• [Arbeitsauftrag]
Gib aus dem Redebeitrag zu den Studiengebühren den Abschnitt von „(Abg. Theis (CDU)“ bis „materiellen Ausfall angeht.“ wieder und ändere dabei „Landeshaushalt“ zu „Staatshaushalt“.

• [Dokumenttext]
::::::::
Protocol of the Session on June 16, 2010

(Abg. Theis (CDU) )

Meine sehr verehrten Damen und Herren, ich möchte zu einem letzten aktuellen Punkt kommen, der im unmittelbaren Zusammenhang mit der Einführung von Langzeitstudiengebühren steht. Es geht um die Diskussion rund um die Kompensation des Wegfalls der Mittel aus den allgemeinen Studiengebühren. Diese Koalition hat sich dazu verpflichtet - die Zahl ist bereits gestern genannt worden -, den materiellen Ausfall aus dem Wegfall von Hochschulgebühren mit 11,4 Millionen zu kompensieren. Das Prinzip dieser Kompensation lautet, dass jeder Euro, der früher aus Gebühren für die Verbesserung der Lehre zur Verfügung stand, jetzt aus dem Landeshaushalt zur Verfügung stehen wird. Das geschieht eins zu eins, was den materiellen Ausfall angeht.
::::::::
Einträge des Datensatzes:
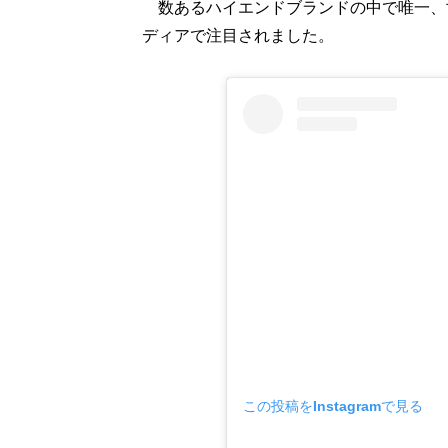
数あるハイエンドブランドの中で唯一、
ディアで注目されました。
この投稿をInstagramで見る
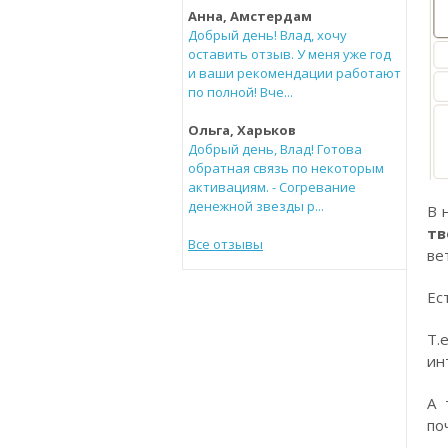
Анна, Амстердам
Добрый день! Влад, хочу
оставить отзыв. У меня уже год
и ваши рекомендации работают
по полной! Вче...
Ольга, Харьков
Добрый день, Влад! Готова
обратная связь по некоторым
активациям. - Согревание
денежной звезды р...
В 
тв
Все отзывы
ве
Ес
Т.
ин
А 
по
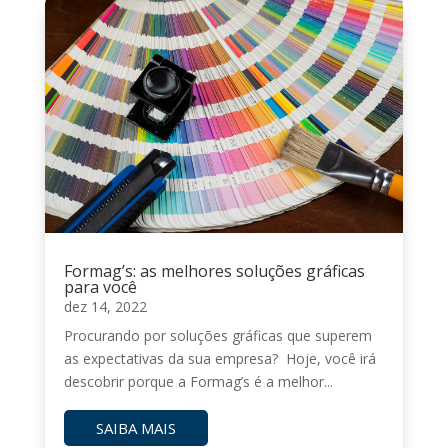
Formag’s: as melhores soluções gráficas
para você
dez 14, 2022
Procurando por soluções gráficas que superem
as expectativas da sua empresa? Hoje, você irá
descobrir porque a Formag’s é a melhor...
SAIBA MAIS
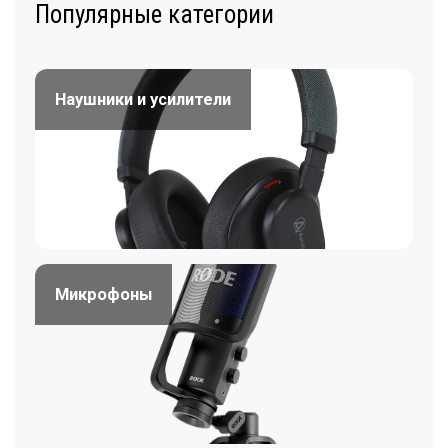
Популярные категории
Наушники и усилители
Микрофоны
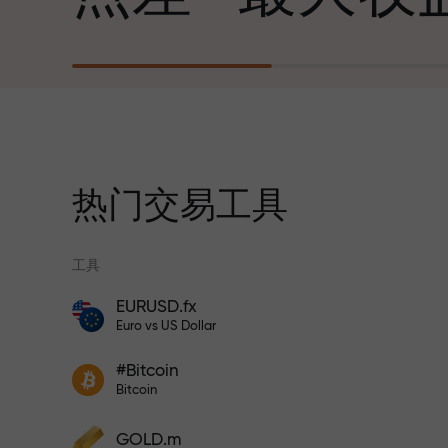
心勃勃的目标
每笔存款
我们提供真实礼物—不是奖金，不是优惠
30%奖金
码。每位InstaForex客户仅需充值账户即
获得iPhone、MacBook或梦想旅行
热门交易工具
交易速度
工具
与赛道速度
EURUSD.fx
风险保险计划补偿您的亏损，并保证6个月
Euro vs US Dollar
内利润增长3倍。放心交易—您的资金受到
交易者奖金
保护！
您的专属礼物
#Bitcoin
参与InstaForex计划，增加利润
Bitcoin
GOLD.m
::::::::
• [Ergebnis der Aufgabe]
(Abg. Theis (CDU) )

Meine sehr verehrten Damen und Herren, ich möchte zu einem letzten aktuellen Punkt kommen, der im unmittelbaren Zusammenhang mit der Einführung von Langzeitstudiengebühren steht. Es geht um die Diskussion rund um die Kompensation des Wegfalls der Mittel aus den allgemeinen Studiengebühren. Diese Koalition hat sich dazu verpflichtet - die Zahl ist bereits gestern genannt worden -, den materiellen Ausfall aus dem Wegfall von Hochschulgebühren mit 11,4 Millionen zu kompensieren. Das Prinzip dieser Kompensation lautet, dass jeder Euro, der früher aus Gebühren für die Verbesserung der Lehre zur Verfügung stand, jetzt aus dem Staatshaushalt zur Verfügung stehen wird. Das geschieht eins zu eins, was den materiellen Ausfall angeht.